Descendant of the Crane(23)



Now the court stood for her, sat for her. The director of the Investigation Bureau stepped onto the dais, wearing the standard malachite and black court hanfu and winged wusha cap. He bowed before the balcony. “May we begin?”

“We may,” said Hesina. She scanned the ranks, finding Caiyan. He touched two fingers to his chin; she lifted hers higher. Next she found Xia Zhong, who gave her a nod before returning his attention to the director. The stocky official had unfurled a scroll.

“Welcome to the 305th court,” he boomed. “The case in question today is that of the king’s murder. The plaintiff is our queen, Yan Hesina. For the first round, we will present the representatives, preliminary evidence, and suspect on the stand. Allow me to introduce the scholars representing both parties. The defendant’s representative: Hong Boda of the Yingchuan Province!”

The great doors opened.

The scholar assigned to defend the suspect, a young man of average build, had tried—and failed—to grow a beard.
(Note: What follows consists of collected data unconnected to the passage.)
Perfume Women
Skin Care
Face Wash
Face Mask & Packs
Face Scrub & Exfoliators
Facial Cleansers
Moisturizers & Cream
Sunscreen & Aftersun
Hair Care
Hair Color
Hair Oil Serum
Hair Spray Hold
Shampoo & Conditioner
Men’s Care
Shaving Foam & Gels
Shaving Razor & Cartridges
His brows, in comparison, put his facial hair to shame; they were fat like silkworms, inching up as he covered his mouth with a sleeve and yawned.

“Next, we have…” The director frowned at his scroll. “A-ke-la of the Niu Province.”
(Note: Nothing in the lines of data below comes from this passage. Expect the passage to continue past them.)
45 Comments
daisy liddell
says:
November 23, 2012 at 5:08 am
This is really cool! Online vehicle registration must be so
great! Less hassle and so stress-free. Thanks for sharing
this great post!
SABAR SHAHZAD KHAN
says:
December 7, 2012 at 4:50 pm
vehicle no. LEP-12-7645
And they were already off to a bad start.

“Oh my,” whispered Lilian as Hesina cringed. “Is that how you say his name?”

“No.” There weren’t any Yan characters that could represent the exact phonemes in Akira’s name. “It’s Akira.”

“Much better.”

Hesina leaned forward in her seat as Akira entered the court. Three weeks had passed since their duel, and she scrutinized him as he ascended the dais. On the whole, he looked…almost decent. Like the defendant’s representative, he wore the black-and-white scholar’s hanfu, which was baggy enough to hide most of his sharp angles. Though his hair was an awkward length, too long to leave loose and too short for a topknot, it’d been tied back in a short, brown tail. And the cuts and bruises on his face had mostly faded. Hesina sighed in relief.
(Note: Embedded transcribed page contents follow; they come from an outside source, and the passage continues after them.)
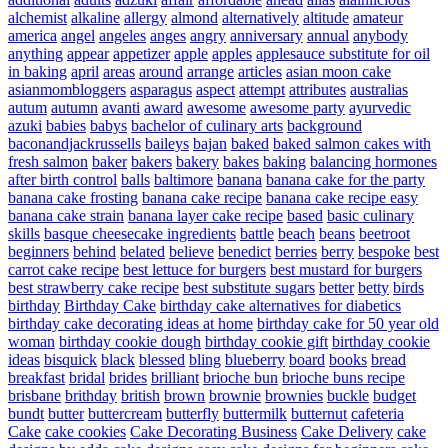
alchemist
alkaline
allergy
almond
alternatively
altitude
amateur
america
angel
angeles
anges
angry
anniversary
annual
anybody
anything
appear
appetizer
apple
apples
applesauce substitute for oil
in baking
april
areas
around
arrange
articles
asian moon cake
asianmombloggers
asparagus
aspect
attempt
attributes
australias
autum
autumn
avanti
award
awesome
awesome party
ayurvedic
azuki
babies
babys
bachelor of culinary arts
background
baconandjackrussells
baileys
bajan
baked
baked salmon cakes with
fresh salmon
baker
bakers
bakery
bakes
baking
balancing hormones
after birth control
balls
baltimore
banana
banana cake for the party
banana cake frosting
banana cake recipe
banana cake recipe easy
banana cake strain
banana layer cake recipe
based
basic culinary
skills
basque cheesecake ingredients
battle
beach
beans
beetroot
beginners
behind
belated
believe
benedict
berries
berry
bespoke
best
carrot cake recipe
best lettuce for burgers
best mustard for burgers
best strawberry cake recipe
best substitute sugars
better
betty
birds
birthday
Birthday Cake
birthday cake alternatives for diabetics
birthday cake decorating ideas at home
birthday cake for 50 year old
woman
birthday cookie dough
birthday cookie gift
birthday cookie
ideas
bisquick
black
blessed
bling
blueberry
board
books
bread
breakfast
bridal
brides
brilliant
brioche bun
brioche buns recipe
brisbane
brithday
british
brown
brownie
brownies
buckle
budget
bundt
butter
buttercream
butterfly
buttermilk
butternut
cafeteria
Cake
cake cookies
Cake Decorating Business
Cake Delivery
cake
Lilian wasn’t quite as impressed. “I was expecting more.”

“More what?”

“I don’t know. Girth. Muscles?”

“Muscles would be very helpful in court.”

Lilian sniffed. “You never know what might come in handy.”

What would be handy right about now was an edible sort of insecticide to kill all the dragonflies in Hesina’s stomach. Today was just a formality, she reminded herself. The presentation of the representatives, evidence, and suspect was like the distribution of an exam, and not the exam itself. Keel over now, and she’d miss the real trial.

The director presented the preliminary evidence. The king had been poisoned; Hesina had delivered half of the sample herself. On the day of his death, no one had left the palace. No one had entered. There were other ways of coming and going, as Hesina knew best, but the passageways were a secret between father and daughter. They didn’t show up on any map that could be purchased, which reduced the likelihood of a foreign assassin. No, the suspect was someone in this kingdom.

Someone in this palace.

The dragonflies in Hesina’s stomach multiplied as the director rolled up his scroll. “Finally, allow me to present the first suspect.”

He said a title. He said a name. The title and name rang in Hesina’s ears like a misplayed note.

It couldn’t be.

It made no sense.

How could a concubine who never left the Southern Palace be suspected of killing Hesina’s father?

The great doors swung open, and everyone craned their necks, compulsively drawn to the most enigmatic member of the imperial family. Hesina couldn’t move. She couldn’t even react, astonished as she was when it wasn’t Consort Fei who came down the aisle, but her son, Rou.

Whispers percolated through the ranks as Rou ascended the dais. The director frowned. “Do you go by the title Noble Consort or the name Fei?”

“No.”

Her half brother’s squeak brought Hesina back to herself. A chill prickled over her skin as the director followed his question with, “And are you the one charged with regicide?”

No. Her confusion turned to nausea. Consort Fei. Regicide. The words sounded wrong together, like a wedding ballad at a funeral.

“No,” repeated Rou.

“Then why are you here?” demanded the director.

Rou quaked in his shell-blue hanfu, and Hesina grimaced when he struggled to project his reedy voice. “There’s been a mistake. My mother couldn’t possibly have killed my father.”

Jeers surged from both the upper and lower galleries. The director swept out his sleeve, and the rumble quieted. “Mistake or not will be up to the court to decide.”

“N-no.”

“No?”

“I—I can vouch for my mother.”

“Yes,” dismissed the director. “Any filial son would.”

“Please.” Rou spun in a shaky circle, looking to the ranks as if they were the walls of a well he had to scale. “She never left the Southern Palace that day. She—”

“An accusation is not a sentence, Prince Yan of Fei.”

Hesina’s gaze snapped to Xia Zhong. He sat among the other ministers, a dull rock against a bed of gems. But his voice wasn’t unkind when he continued, “Your mother has a representative to defend her. Let justice run its course.”